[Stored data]
....

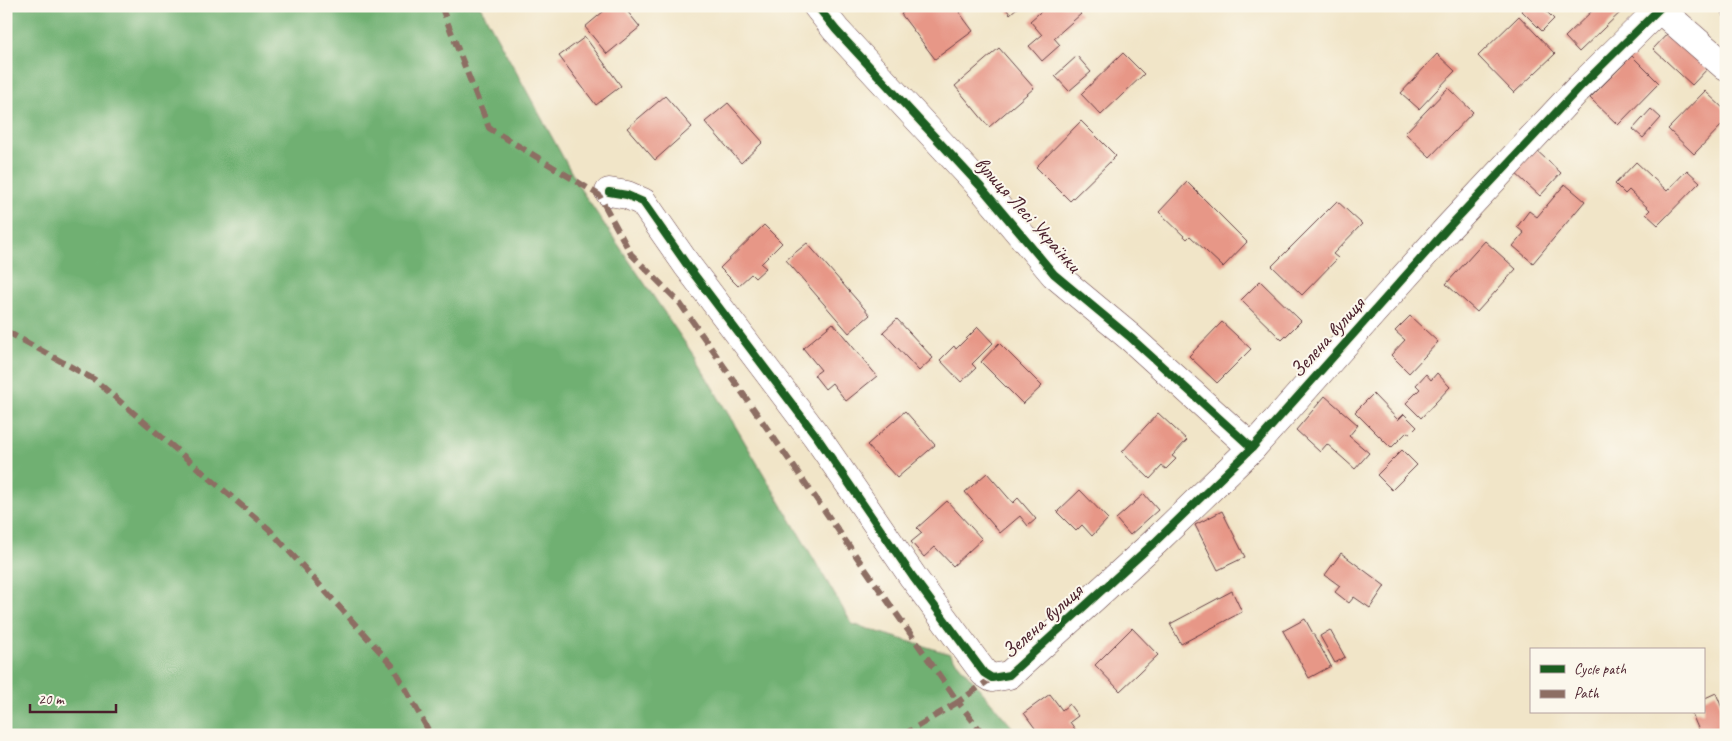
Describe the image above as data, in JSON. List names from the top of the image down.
{
  "streets": {
    "street": ["вулиця Лесі Українки", "Зелена вулиця"]
  },
  "crossings": [
    ["вулиця Лесі Українки", "Зелена вулиця"]
  ],
  "legend": ["Cycle path", "Path"],
  "scale_bar": "20 m"
}
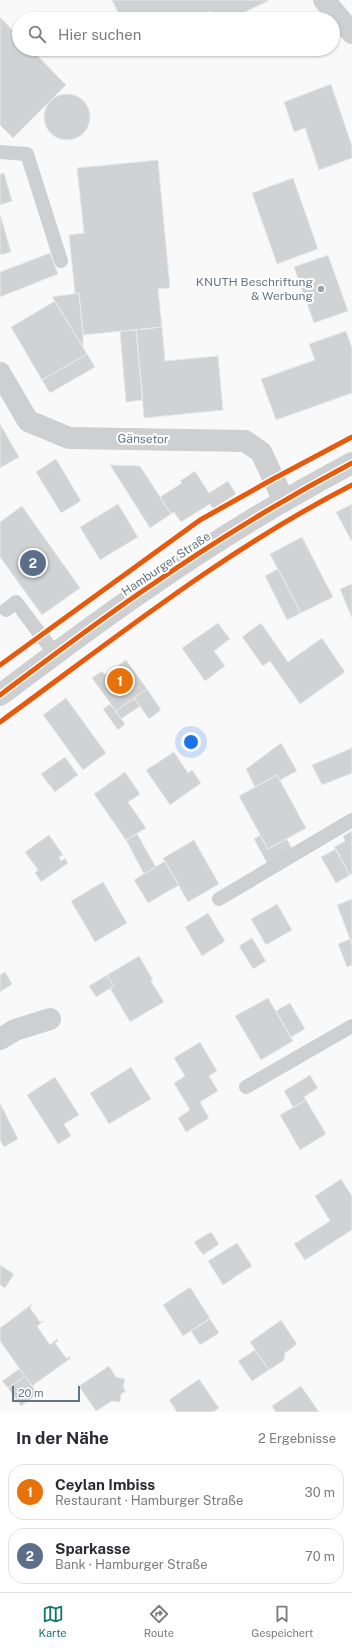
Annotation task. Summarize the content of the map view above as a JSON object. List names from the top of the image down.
{
  "streets": {
    "street": ["Gänsetor", "Hamburger Straße"]
  },
  "crossings": [
    ["Gänsetor", "Hamburger Straße"]
  ],
  "places": ["KNUTH Beschriftung & Werbung"],
  "scale_bar": "20 m",
  "page": {
    "search": "Hier suchen",
    "pins": ["2", "1"],
    "scale": "20 m",
    "heading": ["In der Nähe", "2 Ergebnisse"],
    "list": [
      {
        "mark": "1",
        "name": "Ceylan Imbiss",
        "note": "Restaurant · Hamburger Straße",
        "value": "30 m"
      },
      {
        "mark": "2",
        "name": "Sparkasse",
        "note": "Bank · Hamburger Straße",
        "value": "70 m"
      }
    ],
    "nav": ["Karte", "Route", "Gespeichert"]
  }
}
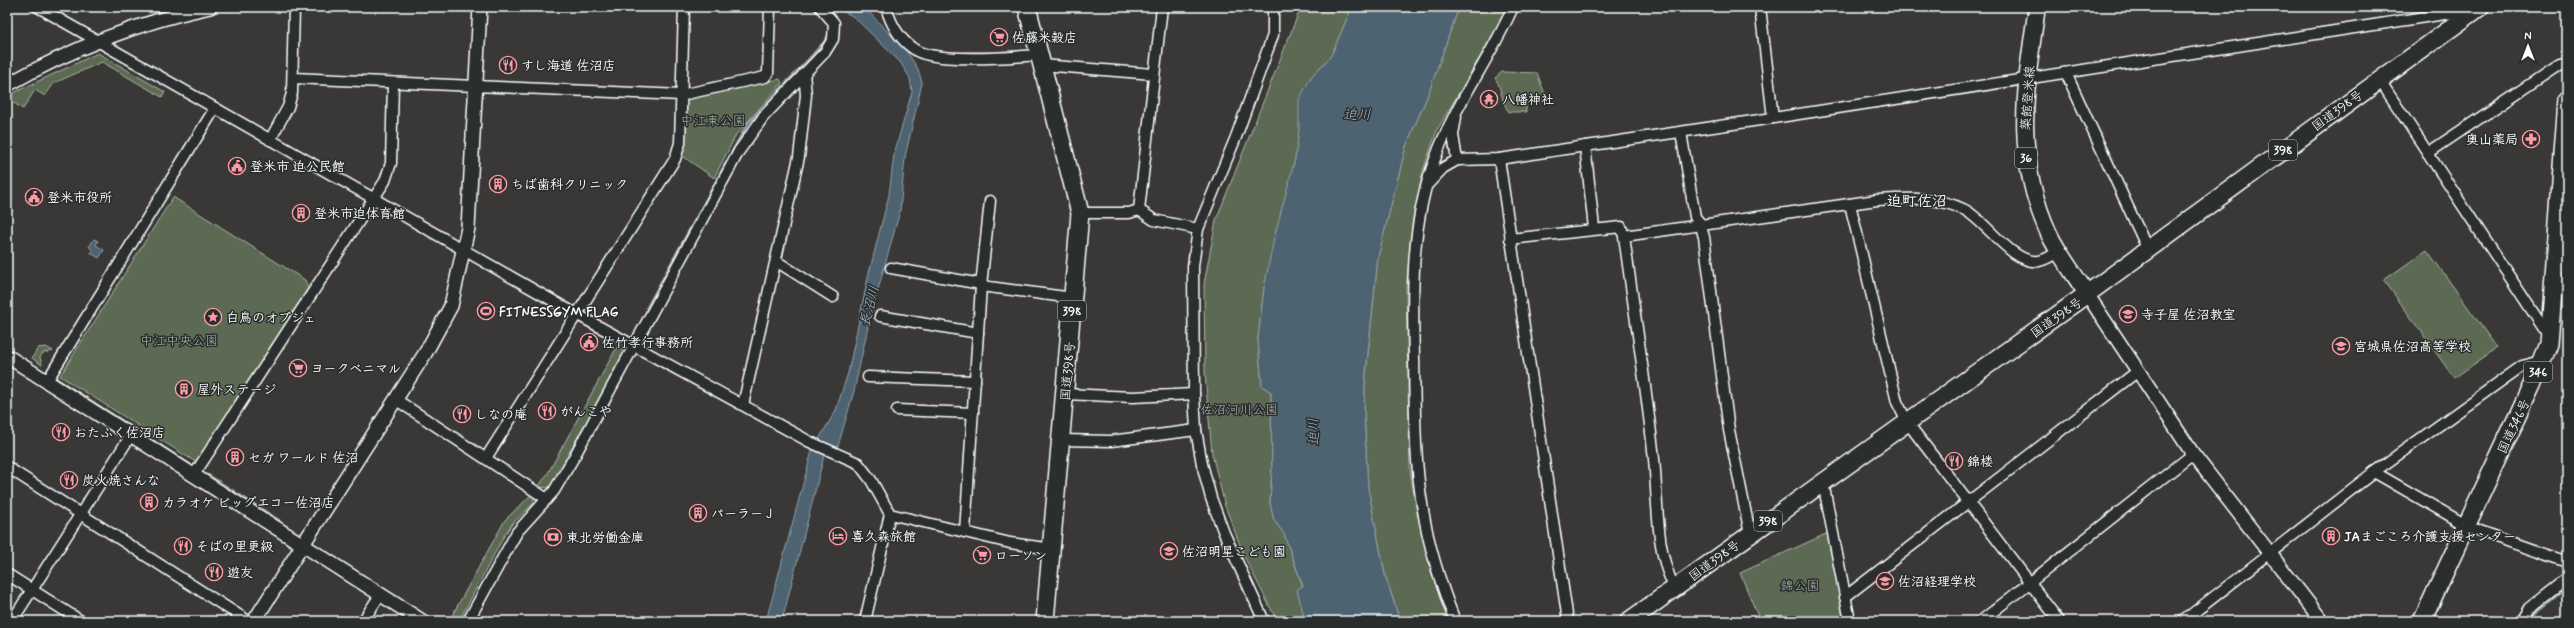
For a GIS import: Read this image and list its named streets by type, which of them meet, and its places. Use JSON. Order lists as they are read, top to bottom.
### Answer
{
  "streets": {
    "highway": [
      "国道398号",
      "398",
      "346",
      "国道346号"
    ],
    "main road": ["築館登米線", "36"]
  },
  "crossings": [
    ["築館登米線", "国道398号"]
  ],
  "districts": ["迫町佐沼"],
  "water": ["迫川", "長沼川"],
  "parks": [
    "中江東公園",
    "中江中央公園",
    "佐沼河川公園",
    "錦公園"
  ],
  "places": {
    "supermarket": ["佐藤米穀店", "ヨークベニマル", "ローソン"],
    "restaurant": [
      "すし海道 佐沼店",
      "がんこや",
      "しなの庵",
      "おたふく佐沼店",
      "錦楼",
      "炭火焼さんな",
      "そばの里更級",
      "遊友"
    ],
    "temple": ["八幡神社"],
    "pharmacy": ["奥山薬局"],
    "public building": ["登米市 迫公民館", "登米市役所", "佐竹孝行事務所"],
    "building": [
      "ちば歯科クリニック",
      "登米市迫体育館",
      "屋外ステージ",
      "セガ ワールド 佐沼",
      "カラオケ ビッグエコー佐沼店",
      "パーラーＪ",
      "JAまごころ介護支援センター"
    ],
    "sports": ["FITNESSGYM FLAG"],
    "school or university": [
      "寺子屋 佐沼教室",
      "宮城県佐沼高等学校",
      "佐沼明星こども園",
      "佐沼経理学校"
    ],
    "place": ["白鳥のオブジェ"],
    "hotel": ["喜久森旅館"],
    "bank": ["東北労働金庫"]
  },
  "north": "top"
}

....

Task - Each entry above has to be set down again verbatim, except for its pictures.

Response box -
Describe the image above as data, in JSON. List names from the top of the image down.
{
  "streets": {
    "street": ["вулиця Лесі Українки", "Зелена вулиця"]
  },
  "crossings": [
    ["вулиця Лесі Українки", "Зелена вулиця"]
  ],
  "legend": ["Cycle path", "Path"],
  "scale_bar": "20 m"
}
Annotation task. Summarize the content of the map view above as a JSON object. List names from the top of the image down.
{
  "streets": {
    "street": ["Gänsetor", "Hamburger Straße"]
  },
  "crossings": [
    ["Gänsetor", "Hamburger Straße"]
  ],
  "places": ["KNUTH Beschriftung & Werbung"],
  "scale_bar": "20 m",
  "page": {
    "search": "Hier suchen",
    "pins": ["2", "1"],
    "scale": "20 m",
    "heading": ["In der Nähe", "2 Ergebnisse"],
    "list": [
      {
        "mark": "1",
        "name": "Ceylan Imbiss",
        "note": "Restaurant · Hamburger Straße",
        "value": "30 m"
      },
      {
        "mark": "2",
        "name": "Sparkasse",
        "note": "Bank · Hamburger Straße",
        "value": "70 m"
      }
    ],
    "nav": ["Karte", "Route", "Gespeichert"]
  }
}
For a GIS import: Read this image and list its named streets by type, which of them meet, and its places. Use JSON. Order lists as they are read, top to bottom.
### Answer
{
  "streets": {
    "highway": [
      "国道398号",
      "398",
      "346",
      "国道346号"
    ],
    "main road": ["築館登米線", "36"]
  },
  "crossings": [
    ["築館登米線", "国道398号"]
  ],
  "districts": ["迫町佐沼"],
  "water": ["迫川", "長沼川"],
  "parks": [
    "中江東公園",
    "中江中央公園",
    "佐沼河川公園",
    "錦公園"
  ],
  "places": {
    "supermarket": ["佐藤米穀店", "ヨークベニマル", "ローソン"],
    "restaurant": [
      "すし海道 佐沼店",
      "がんこや",
      "しなの庵",
      "おたふく佐沼店",
      "錦楼",
      "炭火焼さんな",
      "そばの里更級",
      "遊友"
    ],
    "temple": ["八幡神社"],
    "pharmacy": ["奥山薬局"],
    "public building": ["登米市 迫公民館", "登米市役所", "佐竹孝行事務所"],
    "building": [
      "ちば歯科クリニック",
      "登米市迫体育館",
      "屋外ステージ",
      "セガ ワールド 佐沼",
      "カラオケ ビッグエコー佐沼店",
      "パーラーＪ",
      "JAまごころ介護支援センター"
    ],
    "sports": ["FITNESSGYM FLAG"],
    "school or university": [
      "寺子屋 佐沼教室",
      "宮城県佐沼高等学校",
      "佐沼明星こども園",
      "佐沼経理学校"
    ],
    "place": ["白鳥のオブジェ"],
    "hotel": ["喜久森旅館"],
    "bank": ["東北労働金庫"]
  },
  "north": "top"
}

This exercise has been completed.